Tuesday, April 19, 2016

Bringing back Gardy

Ron Gardenhire
is back in the
organization.
Ron Gardenhire spent last season getting paid not to manage and hoping to land a dugout job for this year. The latter didn't happen, and the former ended. On Monday the Twins announced that Gardy will be a special assistant to the general manager, a role that will involve touring the minor league affiliates for instruction and evaluation, plus some major league scouting.

This is basically the role Tom Kelly has played for years, but Gardenhire's dugout predecessor apparently has decided to cut back on the travel, which is understandable.

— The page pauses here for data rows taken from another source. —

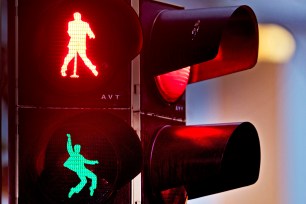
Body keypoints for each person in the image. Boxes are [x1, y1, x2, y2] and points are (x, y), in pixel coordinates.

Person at [61, 12, 98, 77]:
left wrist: (91, 35)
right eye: (76, 16)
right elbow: (69, 31)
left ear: (80, 16)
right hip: (73, 43)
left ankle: (93, 70)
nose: (77, 17)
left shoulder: (85, 24)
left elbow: (89, 31)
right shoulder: (71, 23)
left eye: (78, 15)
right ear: (74, 16)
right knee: (69, 57)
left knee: (84, 57)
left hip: (81, 44)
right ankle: (63, 70)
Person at [63, 133, 99, 198]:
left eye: (79, 148)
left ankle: (92, 188)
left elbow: (87, 161)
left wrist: (94, 162)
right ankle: (74, 190)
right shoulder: (73, 154)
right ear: (75, 149)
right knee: (84, 181)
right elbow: (69, 147)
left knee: (93, 177)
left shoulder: (81, 156)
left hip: (84, 169)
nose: (78, 149)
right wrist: (69, 138)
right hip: (80, 171)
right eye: (77, 148)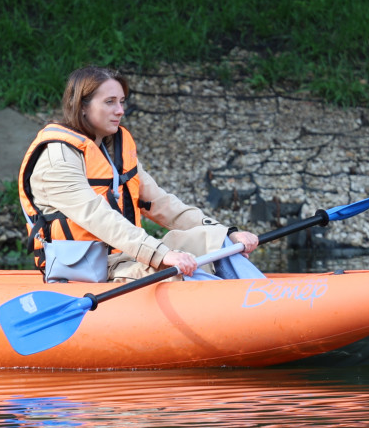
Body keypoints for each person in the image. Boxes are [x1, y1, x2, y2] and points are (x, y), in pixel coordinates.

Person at [18, 65, 260, 281]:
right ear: (82, 106)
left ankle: (260, 296)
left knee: (217, 240)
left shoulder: (113, 148)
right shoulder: (57, 157)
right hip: (88, 268)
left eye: (122, 101)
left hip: (127, 256)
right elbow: (97, 216)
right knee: (176, 274)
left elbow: (162, 204)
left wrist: (227, 232)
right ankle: (251, 310)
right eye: (110, 102)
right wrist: (160, 255)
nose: (120, 110)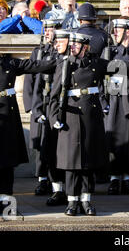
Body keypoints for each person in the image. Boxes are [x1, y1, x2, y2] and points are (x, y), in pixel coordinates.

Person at [0, 30, 56, 217]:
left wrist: (60, 61)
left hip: (7, 122)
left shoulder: (9, 63)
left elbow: (35, 65)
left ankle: (6, 201)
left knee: (6, 163)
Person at [49, 32, 108, 216]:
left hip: (90, 116)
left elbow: (120, 68)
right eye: (71, 44)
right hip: (70, 116)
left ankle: (86, 200)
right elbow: (54, 95)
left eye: (76, 45)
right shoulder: (65, 65)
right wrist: (54, 118)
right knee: (72, 161)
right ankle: (72, 200)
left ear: (85, 47)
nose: (72, 47)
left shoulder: (96, 64)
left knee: (88, 162)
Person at [23, 20, 63, 198]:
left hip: (57, 102)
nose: (47, 32)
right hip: (41, 103)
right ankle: (42, 179)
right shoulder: (38, 52)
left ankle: (56, 180)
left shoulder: (63, 51)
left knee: (56, 143)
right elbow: (30, 80)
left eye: (51, 29)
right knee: (40, 143)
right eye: (45, 29)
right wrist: (32, 107)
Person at [102, 18, 129, 196]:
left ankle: (128, 177)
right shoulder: (109, 51)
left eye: (118, 29)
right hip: (113, 100)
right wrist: (103, 101)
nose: (115, 33)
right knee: (113, 141)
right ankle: (114, 178)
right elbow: (100, 77)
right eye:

I've no problem with the instruction role of Gardenhire's new job. The scouting and evaluation portion, I'm not so sure about. My sense of his lengthy managerial tenure is that evaluation was one of his weaker points.

To be sure, the evaluation process is collaborative, and an outsider such as me cannot be sure how much of a decision came from the manager and how much came from others in the organization. But a few (admittedly cherry picked) lowlights from Gardenhire's reign seem traceable to him:

2005-06: With shortstop Cristian Guzman departed, Gardenhire persisted in playing veteran Juan Castro and found (or invented) reasons to sit Jason Bartlett. This only ended when Terry Ryan released third baseman Tony Batista and sold  Castro, giving Gardy really no other option.

Early 2009: I remember a piece in one of the metros in which Gardenhire bragged that pitching coach Rick Anderson wanted Glen Perkins to be a relief pitcher, but Gardy knew that Perkins was a starter. Turned out Anderson had the better handle on Perkins.

Late 2009: Gardenhire buried Carlos Gomez, deciding that Delmon Young was the better player. Even in September, with Justin Morneau sidelined by his fractured vertebra, Gardy filled the lineup hole with a platoon of Brendan Harris and Jose Morales at DH (which moved Jason Kubel to right and Michael Cuddyer to first). Today, of course, Gomez is a two-time All-Star and lineup fixture, while Young is out of the game.

2014: The Twins opened the season with Kubel and Bartlett on the 25-man roster, even though both appeared practically useless in spring training.

There are other questionable evaluations that I don't think can be blamed on Gardenhire as directly as these.

All told, this is not a track record that makes me believe I want Gardy having a major voice in deciding, for example, which of Oswaldo Arcia, Max Kepler and Eddie Rosario should be the long-term left fielder.